● **TESTO DI PARTENZA**:

⁂

Per ora nessun dirigente nazionale del Pd ha preso posizione sull’avviso di garanzia a Vincenzo De Luca per corruzione nell’inchiesta della procura di Salerno sugli appalti alle cooperative sociali. Se i presidenti della regione Emilia Romagna, della Puglia o della Toscana fossero stati indagati per corruzione, penso che il segretario nazionale del Pd avrebbe espresso incredulità e vicinanza sicuro che il prosieguo delle indagini avrebbe dimostrato l’estraneità dalle accuse di esponenti così importanti del Pd e delle istituzioni. Se finora ciò non è avvenuto, vuol dire che non si tratta di semplice imbarazzo ma dell’avvio di una presa di distanza da Vincenzo De Luca. Può darsi che oggi stesso o nei prossimi giorni questa mia valutazione sarà smentita da qualche roboante dichiarazione di sostegno, ma per ora, lo ripeto, il silenzio va interpretato come l’avvio di un allontanamento del Pd dalla famiglia De Luca.

⁂

● **MATERIALE ESTRATTO**:
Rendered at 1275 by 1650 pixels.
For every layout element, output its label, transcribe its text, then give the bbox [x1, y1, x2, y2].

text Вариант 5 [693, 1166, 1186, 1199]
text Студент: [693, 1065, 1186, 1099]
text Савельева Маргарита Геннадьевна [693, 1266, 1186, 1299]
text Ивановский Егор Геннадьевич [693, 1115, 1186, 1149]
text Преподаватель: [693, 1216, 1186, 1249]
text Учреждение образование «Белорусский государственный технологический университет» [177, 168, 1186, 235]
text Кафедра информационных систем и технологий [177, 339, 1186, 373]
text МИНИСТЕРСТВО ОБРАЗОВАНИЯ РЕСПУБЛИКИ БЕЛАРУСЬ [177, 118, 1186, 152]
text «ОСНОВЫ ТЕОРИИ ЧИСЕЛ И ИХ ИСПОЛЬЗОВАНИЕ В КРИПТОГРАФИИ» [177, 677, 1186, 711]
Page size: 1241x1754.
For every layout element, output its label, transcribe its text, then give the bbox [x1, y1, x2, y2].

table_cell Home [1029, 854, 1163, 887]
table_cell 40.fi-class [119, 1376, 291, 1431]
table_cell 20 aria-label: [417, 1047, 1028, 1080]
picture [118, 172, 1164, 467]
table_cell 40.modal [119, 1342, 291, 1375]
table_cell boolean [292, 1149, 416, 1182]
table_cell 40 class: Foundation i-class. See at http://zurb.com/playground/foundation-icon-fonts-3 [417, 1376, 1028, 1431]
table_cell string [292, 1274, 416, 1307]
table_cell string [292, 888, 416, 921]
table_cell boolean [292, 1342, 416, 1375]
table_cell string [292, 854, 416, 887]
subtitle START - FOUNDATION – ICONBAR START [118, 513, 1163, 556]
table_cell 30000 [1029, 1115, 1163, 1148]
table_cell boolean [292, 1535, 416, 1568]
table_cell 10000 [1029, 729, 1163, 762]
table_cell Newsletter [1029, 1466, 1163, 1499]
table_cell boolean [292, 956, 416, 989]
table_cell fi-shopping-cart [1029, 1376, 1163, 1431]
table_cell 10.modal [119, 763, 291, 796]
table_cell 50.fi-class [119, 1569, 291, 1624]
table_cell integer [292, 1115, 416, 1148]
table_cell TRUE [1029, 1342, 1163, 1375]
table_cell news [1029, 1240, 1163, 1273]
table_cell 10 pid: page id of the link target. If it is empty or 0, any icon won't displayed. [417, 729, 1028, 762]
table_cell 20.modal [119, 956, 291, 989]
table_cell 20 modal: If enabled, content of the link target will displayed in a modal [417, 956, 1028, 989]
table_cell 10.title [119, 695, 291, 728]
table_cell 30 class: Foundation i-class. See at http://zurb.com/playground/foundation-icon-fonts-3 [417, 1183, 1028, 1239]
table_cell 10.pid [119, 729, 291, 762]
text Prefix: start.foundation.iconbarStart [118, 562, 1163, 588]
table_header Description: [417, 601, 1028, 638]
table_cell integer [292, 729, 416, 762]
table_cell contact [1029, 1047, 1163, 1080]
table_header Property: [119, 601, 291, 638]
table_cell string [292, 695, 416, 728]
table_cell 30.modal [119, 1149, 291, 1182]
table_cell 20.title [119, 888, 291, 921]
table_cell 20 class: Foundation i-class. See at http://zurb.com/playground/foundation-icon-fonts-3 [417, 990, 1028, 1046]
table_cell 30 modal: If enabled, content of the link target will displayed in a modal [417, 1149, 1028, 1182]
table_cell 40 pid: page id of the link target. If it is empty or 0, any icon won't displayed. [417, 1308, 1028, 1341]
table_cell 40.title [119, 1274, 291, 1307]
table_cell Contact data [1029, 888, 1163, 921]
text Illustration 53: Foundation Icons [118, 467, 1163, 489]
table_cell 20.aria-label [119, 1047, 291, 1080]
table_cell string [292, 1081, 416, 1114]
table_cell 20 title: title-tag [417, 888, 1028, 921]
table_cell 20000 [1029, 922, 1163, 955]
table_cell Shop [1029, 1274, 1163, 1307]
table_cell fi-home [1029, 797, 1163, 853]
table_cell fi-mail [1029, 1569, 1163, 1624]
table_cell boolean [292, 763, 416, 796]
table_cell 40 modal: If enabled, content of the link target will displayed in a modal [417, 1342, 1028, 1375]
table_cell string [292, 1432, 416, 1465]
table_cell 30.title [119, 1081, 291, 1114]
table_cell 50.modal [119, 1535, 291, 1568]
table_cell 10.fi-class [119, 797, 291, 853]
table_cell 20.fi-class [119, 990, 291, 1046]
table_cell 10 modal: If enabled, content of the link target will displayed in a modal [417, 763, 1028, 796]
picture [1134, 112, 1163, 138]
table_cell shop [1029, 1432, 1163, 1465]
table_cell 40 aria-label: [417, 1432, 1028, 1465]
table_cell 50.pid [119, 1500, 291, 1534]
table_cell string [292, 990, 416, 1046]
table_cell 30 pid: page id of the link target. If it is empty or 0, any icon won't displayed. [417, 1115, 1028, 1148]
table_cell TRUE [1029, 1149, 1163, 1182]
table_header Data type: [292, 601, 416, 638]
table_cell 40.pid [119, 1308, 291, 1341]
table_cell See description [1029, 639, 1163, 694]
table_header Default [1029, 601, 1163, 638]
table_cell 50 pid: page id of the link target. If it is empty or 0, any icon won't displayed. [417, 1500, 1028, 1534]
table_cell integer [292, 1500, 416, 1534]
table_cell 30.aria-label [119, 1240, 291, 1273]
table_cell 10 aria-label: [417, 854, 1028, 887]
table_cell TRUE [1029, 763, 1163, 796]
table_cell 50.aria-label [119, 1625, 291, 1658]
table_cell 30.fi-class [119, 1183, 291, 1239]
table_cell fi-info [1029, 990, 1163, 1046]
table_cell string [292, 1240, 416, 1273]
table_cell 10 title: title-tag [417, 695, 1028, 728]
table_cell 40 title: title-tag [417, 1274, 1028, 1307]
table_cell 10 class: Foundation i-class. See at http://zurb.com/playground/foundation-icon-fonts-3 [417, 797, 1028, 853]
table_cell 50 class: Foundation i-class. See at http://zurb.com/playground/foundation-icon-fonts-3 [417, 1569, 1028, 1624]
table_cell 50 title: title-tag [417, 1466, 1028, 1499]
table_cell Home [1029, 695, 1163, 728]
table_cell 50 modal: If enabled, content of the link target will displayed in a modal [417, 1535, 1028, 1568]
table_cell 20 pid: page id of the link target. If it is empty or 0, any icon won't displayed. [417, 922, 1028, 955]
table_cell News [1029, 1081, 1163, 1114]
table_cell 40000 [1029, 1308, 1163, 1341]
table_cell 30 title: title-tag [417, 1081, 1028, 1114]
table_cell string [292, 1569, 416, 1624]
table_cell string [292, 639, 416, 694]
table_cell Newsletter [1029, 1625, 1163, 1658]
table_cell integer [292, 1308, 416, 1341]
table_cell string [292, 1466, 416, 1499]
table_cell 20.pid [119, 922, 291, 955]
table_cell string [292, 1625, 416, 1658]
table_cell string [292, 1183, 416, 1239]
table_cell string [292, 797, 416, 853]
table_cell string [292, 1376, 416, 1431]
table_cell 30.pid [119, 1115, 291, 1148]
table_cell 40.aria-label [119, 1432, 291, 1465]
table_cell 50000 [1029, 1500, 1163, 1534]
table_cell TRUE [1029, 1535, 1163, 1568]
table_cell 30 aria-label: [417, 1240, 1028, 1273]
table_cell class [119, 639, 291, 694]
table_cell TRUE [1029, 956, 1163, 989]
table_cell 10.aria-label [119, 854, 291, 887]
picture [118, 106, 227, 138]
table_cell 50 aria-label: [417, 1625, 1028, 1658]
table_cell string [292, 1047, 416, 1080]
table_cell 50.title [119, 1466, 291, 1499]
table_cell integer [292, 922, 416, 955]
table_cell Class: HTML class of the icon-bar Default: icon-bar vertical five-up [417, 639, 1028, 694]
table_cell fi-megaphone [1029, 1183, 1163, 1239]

⁂

● **COSA FARE**:
Rispondi a queste domande sul testo che riguarda De Luca e il Pd:
1. Per quale reato De Luca ha ricevuto l'avviso di garanzia?
2. Quali regioni vengono citate per fare un confronto?
3. Come va interpretato il silenzio del Pd, secondo l'ultima frase?

● **RISULTATO**:
1. Per corruzione.
2. Emilia Romagna, Puglia e Toscana.
3. Come l'avvio di un allontanamento del Pd dalla famiglia De Luca.